═════ TEXT BLOCK ═════

The fund should be adequately capitalized. Between 10-20% of the value of shares sold to investors should be used to purchase and hold government securities of major industrial countries in amounts roughly proportional to the closed-end fund shares owned by residents of those countries. Thus, the fund would provide a channel for retirement investments and other pooled funds to diversify their holdings and earn a basic, guaranteed return in addition to dividends and interest on investments in emerging market securities.
The fund would issue its own liabilities to private investors. In consultation with developing country governments and citizen groups, it would then buy stocks and debt obligations of private enterprises and public agencies in developing countries. Both the number of countries and the size of the pool should be large enough to ensure diversification.
The creation of one or more public international investment funds would reduce the need for capital controls, especially in countries that choose to accept foreign portfolio investment solely through the proposed fund. The proposed fund would also build the capacity of public and private institutional investors in developing countries to manage their own pension funds. Working together, developing country investors and public international funds could share the cost of investment information and collectively combat the lack of disclosure by domestic issuers in these emerging markets.
Governments must take the lead in laying the groundwork for a closed-end fund. The U.S. government has initiated other public-purpose market innovations, beginning with the Reconstruction Finance Corporation in the 1930s and culminating in the development of the secondary mortgage market in the 1970s. In today's globalized market, it makes sense to devise similar investment and development instruments on an international level.

═════

-- INSTRUCTION --
Reproduce the full text about the proposed public international investment fund for emerging markets, word for word.

═════ DATASET CONTENT ═════

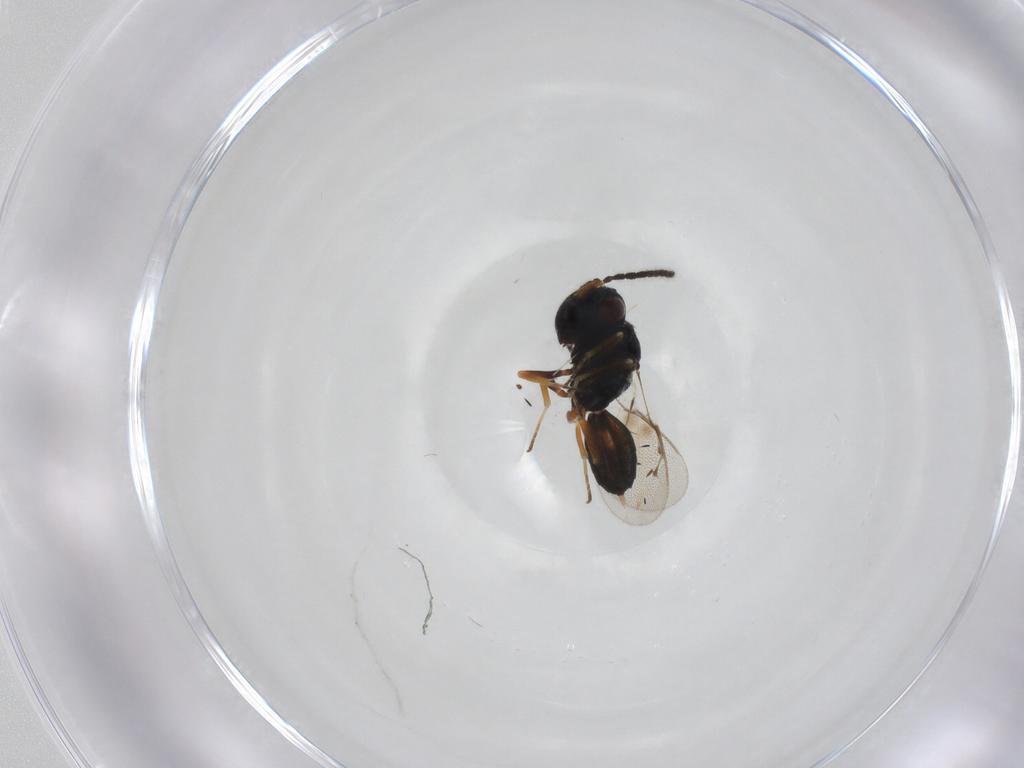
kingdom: Animalia
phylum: Arthropoda
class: Insecta
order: Hymenoptera
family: Pteromalidae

═════

-- ANSWER TO THE EXERCISE --
The fund should be adequately capitalized. Between 10-20% of the value of shares sold to investors should be used to purchase and hold government securities of major industrial countries in amounts roughly proportional to the closed-end fund shares owned by residents of those countries. Thus, the fund would provide a channel for retirement investments and other pooled funds to diversify their holdings and earn a basic, guaranteed return in addition to dividends and interest on investments in emerging market securities.
The fund would issue its own liabilities to private investors. In consultation with developing country governments and citizen groups, it would then buy stocks and debt obligations of private enterprises and public agencies in developing countries. Both the number of countries and the size of the pool should be large enough to ensure diversification.
The creation of one or more public international investment funds would reduce the need for capital controls, especially in countries that choose to accept foreign portfolio investment solely through the proposed fund. The proposed fund would also build the capacity of public and private institutional investors in developing countries to manage their own pension funds. Working together, developing country investors and public international funds could share the cost of investment information and collectively combat the lack of disclosure by domestic issuers in these emerging markets.
Governments must take the lead in laying the groundwork for a closed-end fund. The U.S. government has initiated other public-purpose market innovations, beginning with the Reconstruction Finance Corporation in the 1930s and culminating in the development of the secondary mortgage market in the 1970s. In today's globalized market, it makes sense to devise similar investment and development instruments on an international level.